* [PASSAGE PROVIDED]:
•••••
Representative CSS



  • I inherited a half-'finished' system from a former employee... well, I knew she had her quirks, but I gave up trying to 'fix' her code as long as she was around to maintain it... ah, well.  Luckily her replacement inherited most of her stuff, but I got this one as it was high-profile (sorta) and I've been around longer.  It's a combination Job announcement/application/resume builder package.

    I could tell you about the 100+ lines of javascript validation code that never ran (because of a typo in a function that she obvious copied from some javascript site... and never actually called)

    I could tell you about the logic flaw that prevented anyone who just created an account from creating a resume - unless you were the first user in the system.

    But I think it is best summed up by a single line of CSS - scattered throughout various pages, of course, there was no .css file originally:

    .minitext {font-family:Rockwell; font-size:12pt;}



  • Let's see...
•••••
* [APPLY WHAT YOU READ]:
(1) In the post about the inherited job application system, how many lines of JavaScript validation code never ran?
(2) How would you render this sentence from the post about the inherited job application system in Spanish: "It's a combination Job announcement/application/resume builder package."
(3) Write the next part of the post about the inherited job application system, picking up after its final line, "Let's see..."

* [MATERIAL SUPPLIED]:
•••••
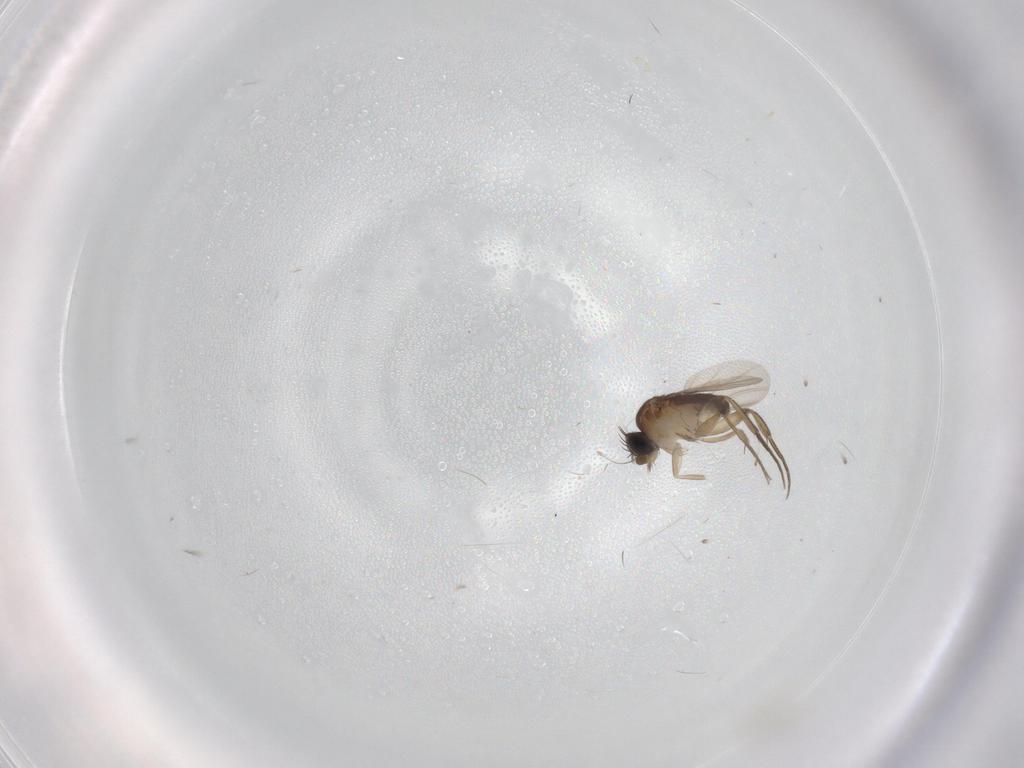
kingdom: Animalia
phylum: Arthropoda
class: Insecta
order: Diptera
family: Phoridae
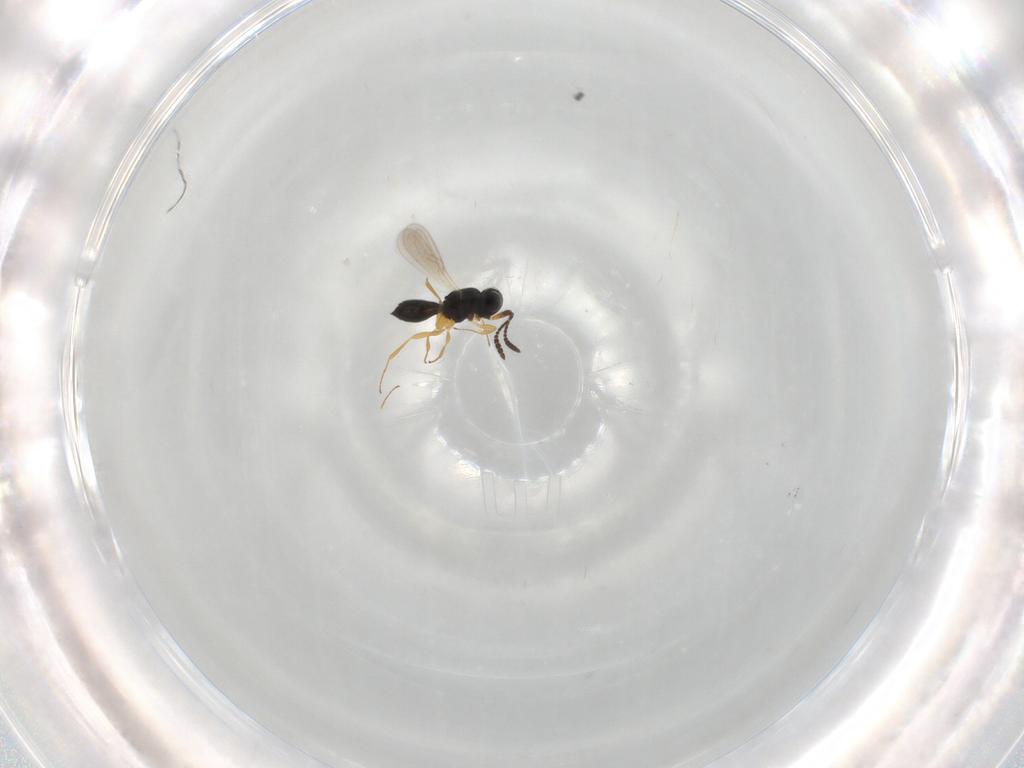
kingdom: Animalia
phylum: Arthropoda
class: Insecta
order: Hymenoptera
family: Scelionidae
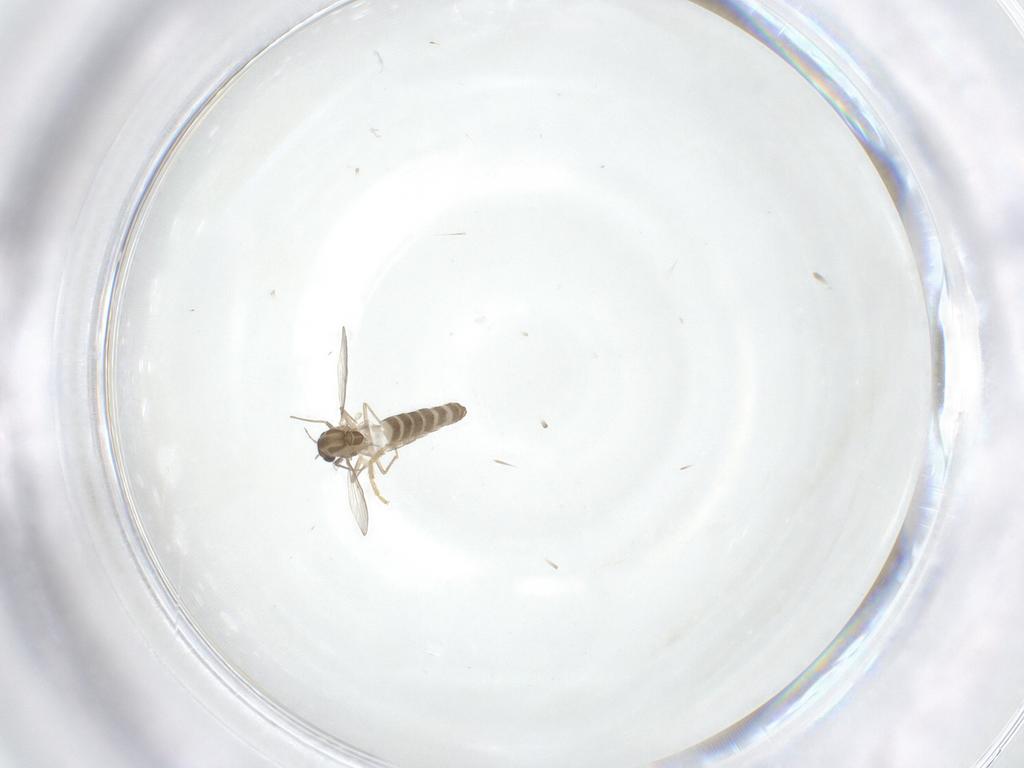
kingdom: Animalia
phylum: Arthropoda
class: Insecta
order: Diptera
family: Chironomidae
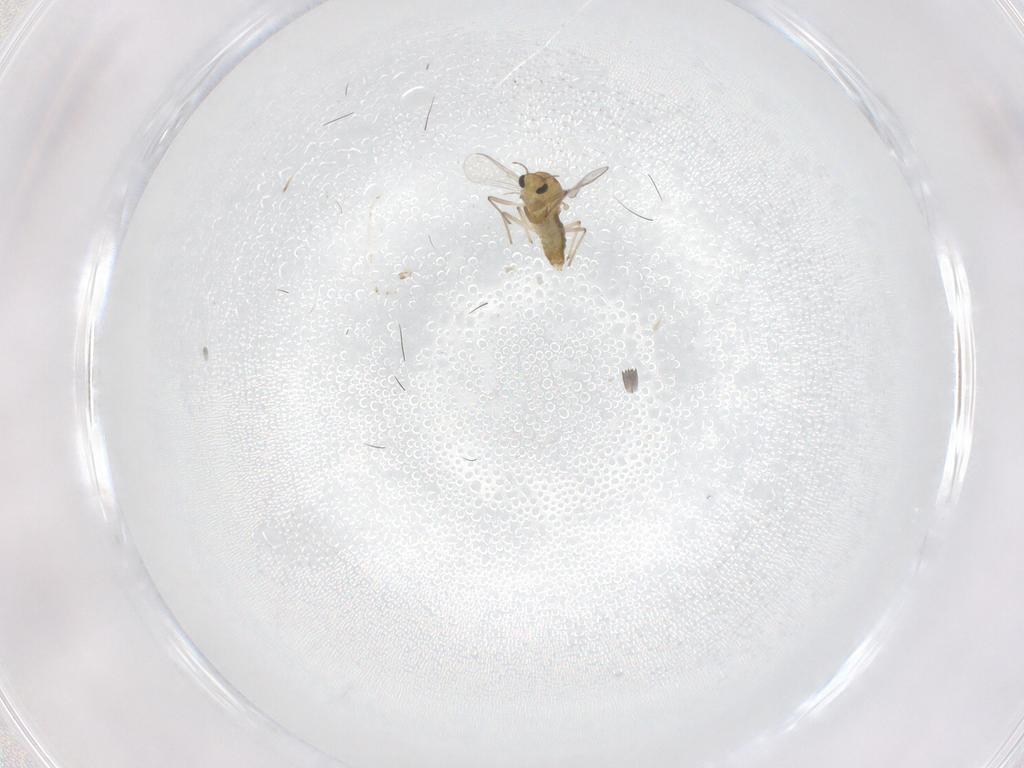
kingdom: Animalia
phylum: Arthropoda
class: Insecta
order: Diptera
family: Chironomidae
•••••
* [OUTPUTS BY TASK]:
(1) More than 100 lines (100+).

(2) Es un paquete que combina anuncios de empleo, solicitudes y un generador de currículums.

(3)
    1. Using a specific font, by name, without giving an actual "family" name (serif, sans-serif, monospace, etc.) - annoying, but not that bad
    2. Forcing an exact point size rather than using relative sizes - everybody does this
    3. The idea that 12 point is considered [i]miniature[/i] text - wtf? I'd hate to see how big [b]normal[/b] text is...


  • @Quietust said:

  • The idea that 12 point is considered miniature text - wtf? I'd hate to see how big normal text is...
  •  

    As a matter of fact... 12pt Rockwell is also how the style for BODY was defined...



  • @BlueKnot said:

    @Quietust said:

  • The idea that 12 point is considered miniature text - wtf? I'd hate to see how big normal text is...
  •  

    As a matter of fact... 12pt Rockwell is also how the style for BODY was defined...

     

    The root wtf is that she named the class after what it *looks like*, not what it *means*...a lot of CSS designers still don't understand this distinction. I see stuff like this all the time. It's a subtle way of confounding form and content.

     p.redBox {

        bg-color: blue; // customer wants the box to be blue instead of red

    }


  • @savar said:

    p.redBox {

        bg-color: blue; // customer wants the box to be blue instead of red

    }

     

    FWIW: 

    It's background-color not bg-color.

    CSS uses only /* C-style comments */ not the // C++ style comments.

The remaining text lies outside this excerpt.